Too many indicators of the market’s internal health are still too strong for a major downturn to get rolling.  For example, the daily NYSE advance-decline line (the cumulative total of advancing stocks, minus decliners) broke out to a new all-time high today.

It would be extremely rare for a primary top to form with the A/D line ascending fresh peaks.  At the final high for the marquee indexes (Dow, S&P 500, etc.), the A/D will most likely diverge and make a lower high.

So we’re left with our “road map,” which suggests that a really important top—the kind that might require us to take special defensive measures—probably won’t arrive until late April (at least).

Meanwhile, I’m carefully watching the flow of economic news.  Tuesday’s sharp drop in homebuilder confidence adds one more data point to the case for a slowdown in business activity later in the year.
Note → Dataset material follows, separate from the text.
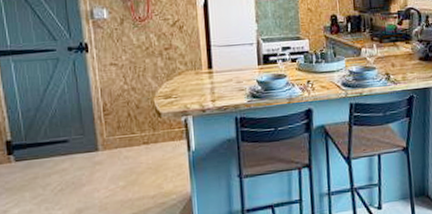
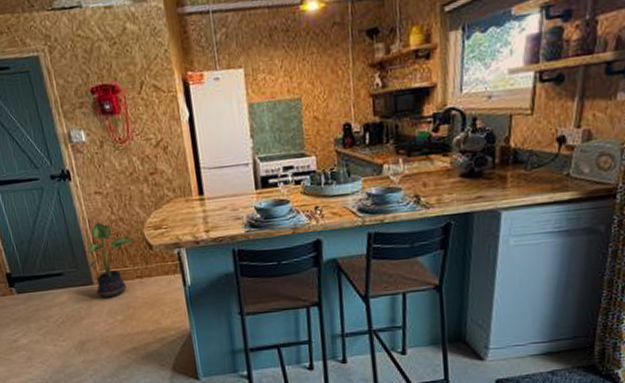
potted plant: none [92,92,144,165] -> present [85,223,135,299]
Granted, many of the weak numbers we’ve seen lately (industrial production, retail sales, jobless claims, purchasing managers’ sentiment) can be waved aside on account of the weather.  It’s possible, though, that these statistics represent the first signs of a more serious retrenchment down the road.  If so, the market’s technical evidence will, sooner or later, confirm the message from the economic releases.  But not yet!

For now, I continue to recommend that you keep accumulating great business franchises, gradually, at discounted prices.  Tuesday we got a nice chance to buy Coca-Cola (KO) on an earnings-related pullback.
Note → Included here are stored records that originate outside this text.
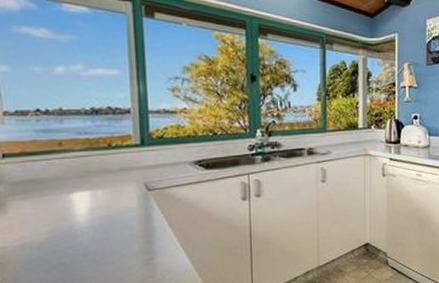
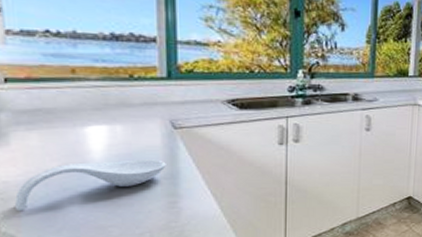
spoon rest: none [12,220,142,274] -> present [15,159,166,212]

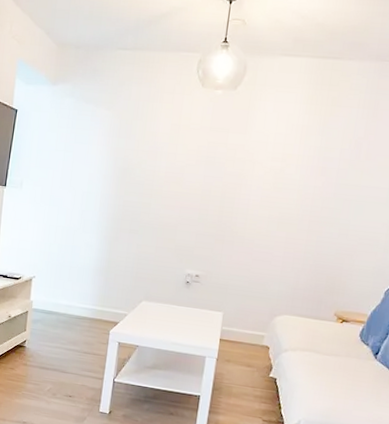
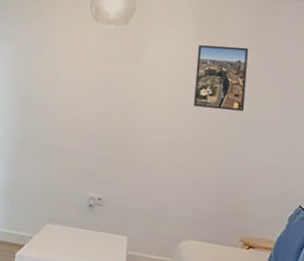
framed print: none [300,113,364,184] -> present [194,45,249,111]

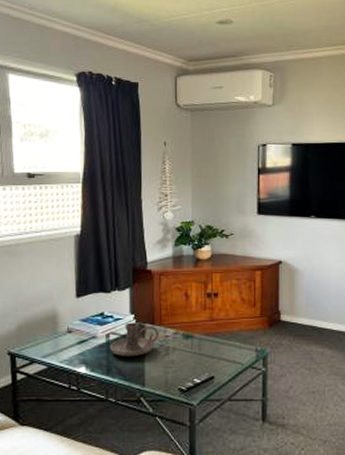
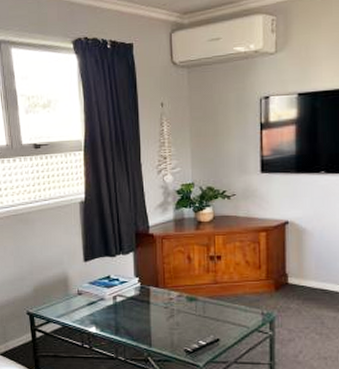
candle holder: present [109,322,158,357] -> none [117,285,163,319]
The Street wasn’t happy with Coke’s soft Q4 results, announced before Tuesday’s opening bell.  During the quarter, global case volume gained only 1% versus analyst expectations of 3%.  Earnings per share met the consensus for the quarter, but were up only 2% from the year-ago period on a comparable basis (stripping out one-time items).

Obviously, I’m not cheering these figures, either.  They’re mediocre by any standard.

However, CEO Muhtar Kent isn’t standing still.  He disclosed plans to cut $1 billion in costs by 2016.  Coca-Cola will pull out of the doldrums and sail ahead again, a pattern the company has repeated numerous times throughout its long history.

Don’t forget, too, that KO is rewarding you from Day #1 with a 3% dividend.  (I expect the payout to be sweetened shortly—an added bonus.)  I’ve been building my position in the stock on down days like today, and I encourage you to do the same.  Five years out, I believe KO will have outperformed the S&P 500 index by a wide margin, mainly because of the substantial valuation discount the stock is trading at right now.

Buy quality cheap.  It’s one of the few investment maxims you can count on to pay off, almost infallibly, over the long run.

P.S.  Another blue chip that took an earnings-related thump is Waste Management (WM).  The nation’s largest trash hauler isn’t selling at quite as big a discount (relative to the stock’s own history) as KO.  However, this quasi-utility business would rate a buy on a further pullback.